If the bug occurs, outer.scrollHeight will be 1502, not matching any of the other values displayed, which are all 602. Because I read the spec, I am confident in calling this a bug, even though both Chrome and Firefox seem to have the same behavior2:

Chrome Firefox Safari
repros in Chrome repros in firefox doesn't repro in safari

I am also very confident in calling it a bug because removing the will-change: transform; property from #outer causes the bug to go away on both Chrome and Firefox3. Additionally, on Chrome only, doing any of the following will also cause the bug to go away:

  • Setting left: 1px; on #pixel (it already had this as a computed value from the default left: auto;)
  • Removing margin: 1px; from #padding (??? in Firefox it doesn’t seem to matter if this div is present)

I highly encourage you to play around with this example in DevTools to get a feel for just how weird it is. That’s the thing with browser bugs: you thought you were standing atop a rock-solid platform, only to find out it’s made of crumbling sand.

Resolution

The best fix I’ve found for this bug is to just add top: 0; to #pixel. This works on both Chrome and Firefox, I think because setting an explicit top property moves the #pixel element firmly inside the container it’s supposed to be in, causing no more weird scrollHeight calculations to happen. I’ll patch dnd-kit locally, open a PR upstream, and send some P4 bug reports to Chrome and Firefox that will never get fixed. But hey, maybe I’ll be proven wrong! After all, this other bug I independently found eventually got fixed! In any case, just knowing enough about the bug to fix it w/o waiting for Chrome is a huge weight off my shoulders. Thanks for reading, until next time!

Footnotes

  1. One unexpected benefit of making a minimal repro is that the bug no longer depends on what monitor you use, only what browser. Lucky, I guess!
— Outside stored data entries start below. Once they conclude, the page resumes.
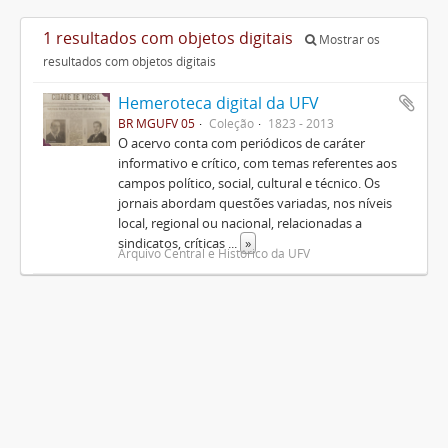
1 resultados com objetos digitais
Mostrar os
resultados com objetos digitais
Hemeroteca digital da UFV
BR MGUFV 05
Coleção
1823 - 2013
O acervo conta com periódicos de caráter
informativo e crítico, com temas referentes aos
campos político, social, cultural e técnico. Os
jornais abordam questões variadas, nos níveis
local, regional ou nacional, relacionadas a
sindicatos, críticas
...
»
Arquivo Central e Histórico da UFV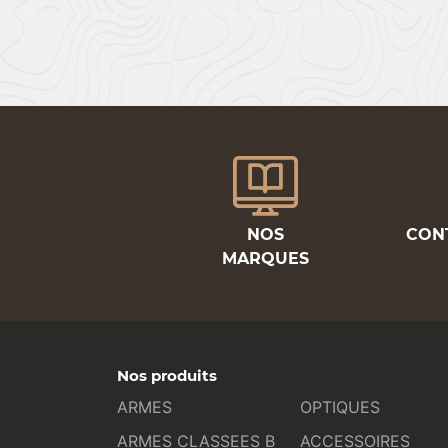
NOS
CON
MARQUES
Nos produits
ARMES
OPTIQUES
ARMES CLASSEES B
ACCESSOIRES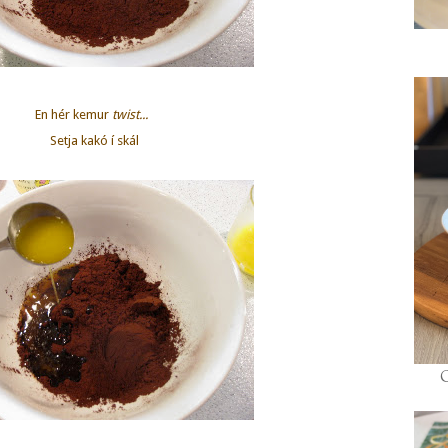
En hér kemur
twist...
Setja kakó í skál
  2. All of these screenshots are from my work MacBook, running MacOS 15.1 & the latest versions of every browser. The Chrome and FireFox examples repro on my Windows 11 laptop too.

  3. And I know it’s not an interaction with stacking contexts, because replacing that with position: relative; z-index: 0; or will-change: opacity; (which will also create stacking contexts) makes the bug go away. Something about the transform optimization path is making things go awry.